### What to produce
Only the count is wanted here: how many lines of the entries hold the string "right"?

____ Data provided

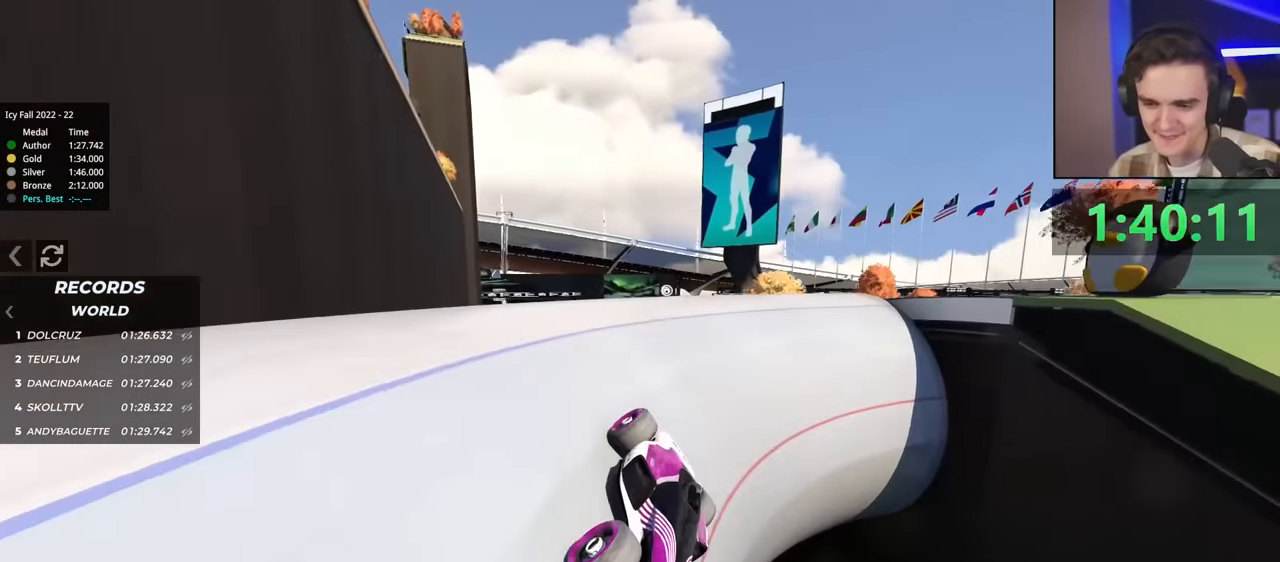
{"keys": ["up"], "events": [[67, "brake", "down"], [217, "up", "down"], [300, "brake", "up"]]}
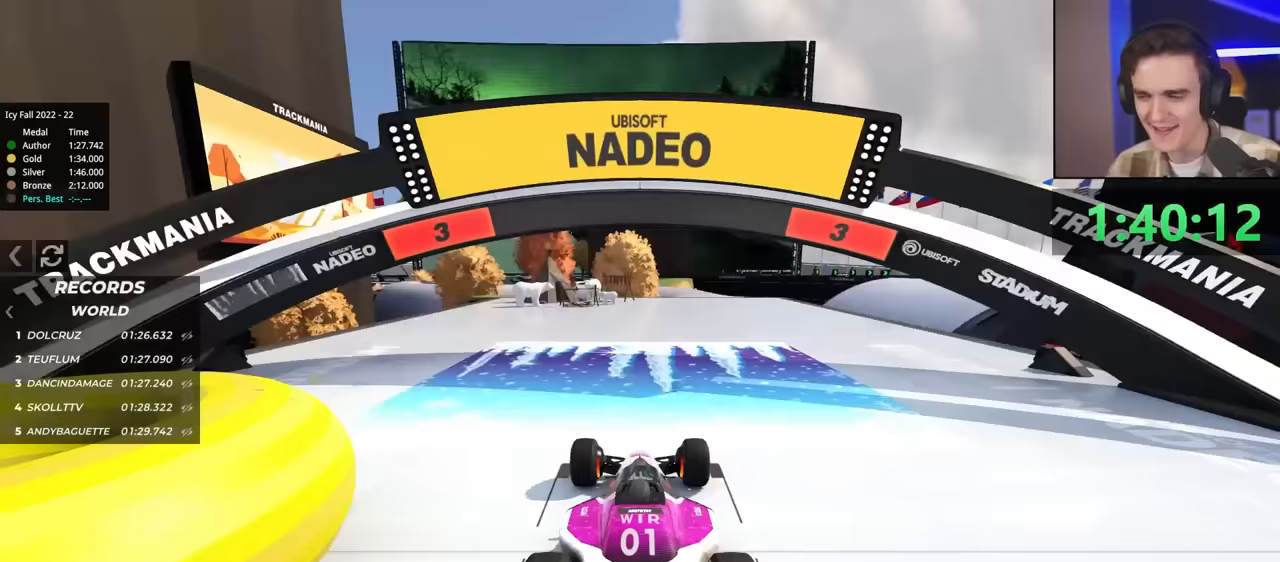
{"keys": ["up"], "events": []}
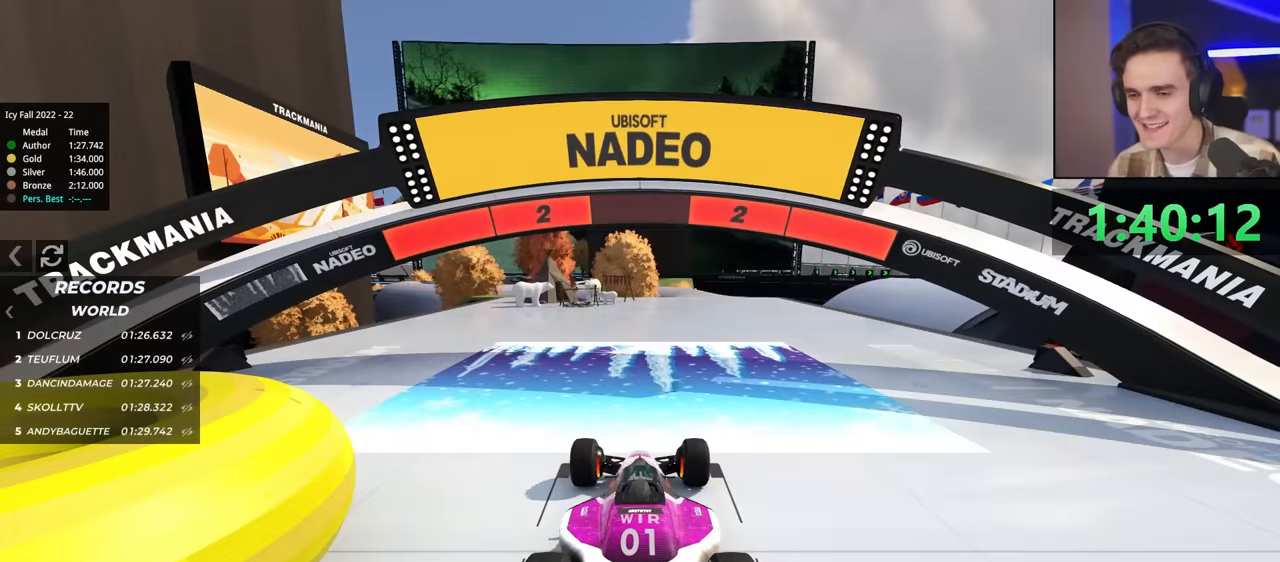
{"keys": ["up"], "events": []}
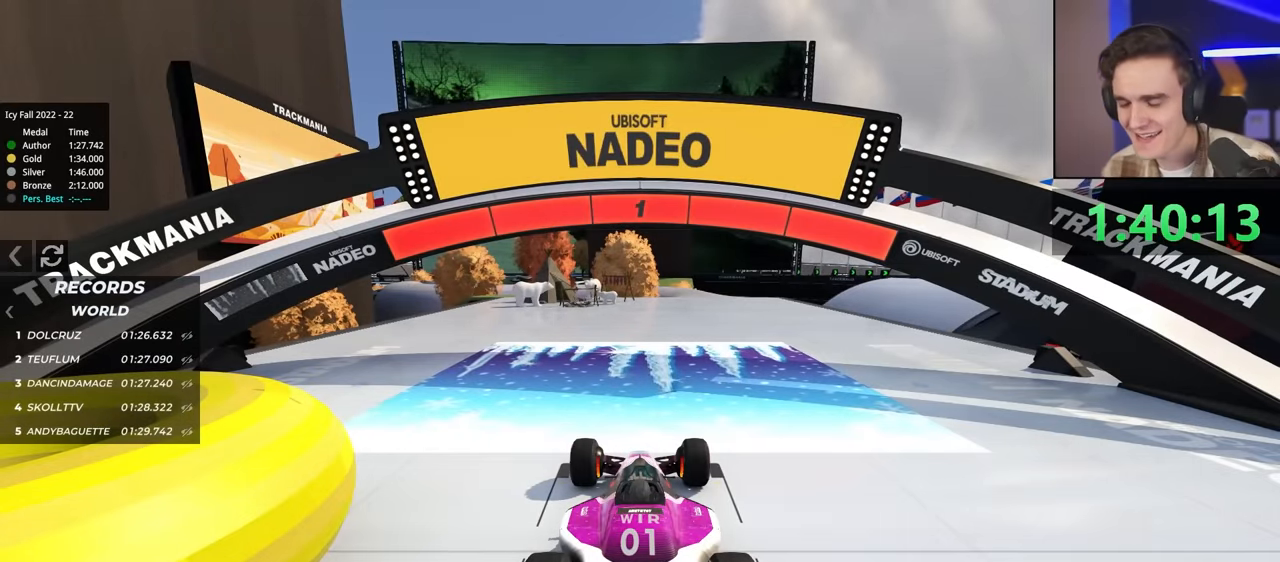
{"keys": ["up"], "events": []}
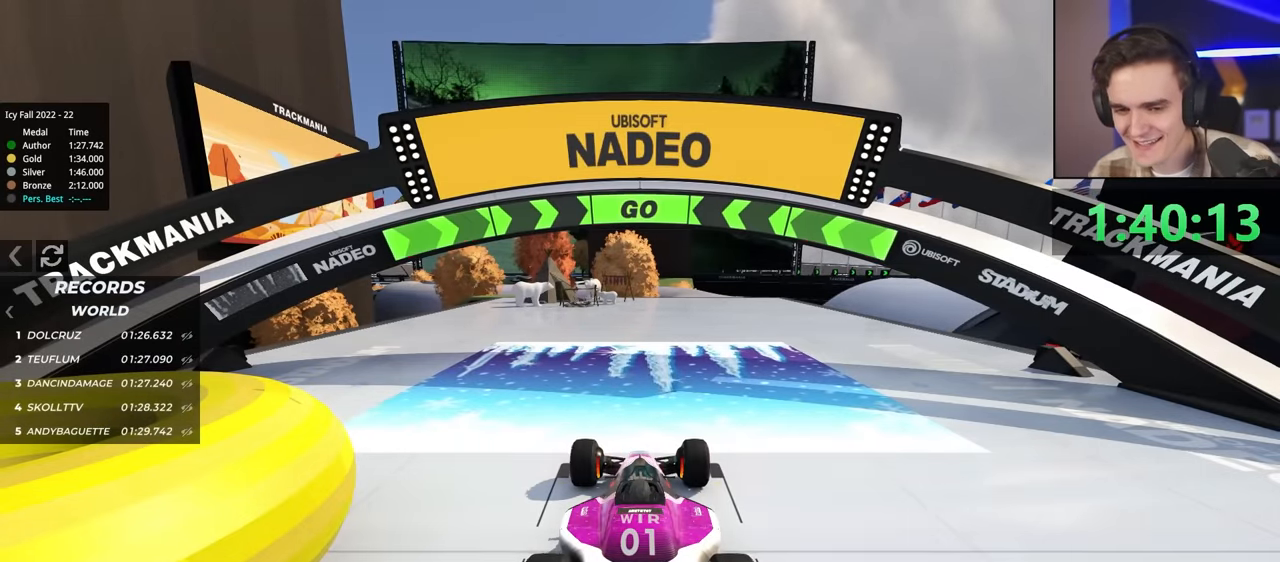
{"keys": ["right", "up"], "events": [[434, "right", "down"]]}
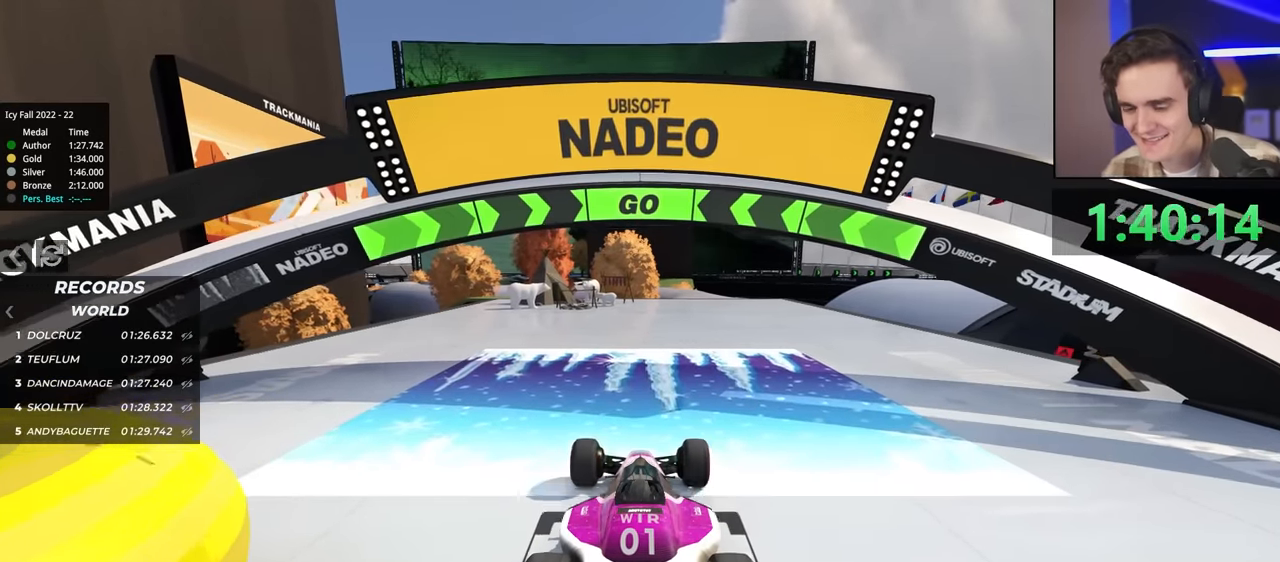
{"keys": ["up"], "events": [[34, "right", "up"]]}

________

### Answer space
2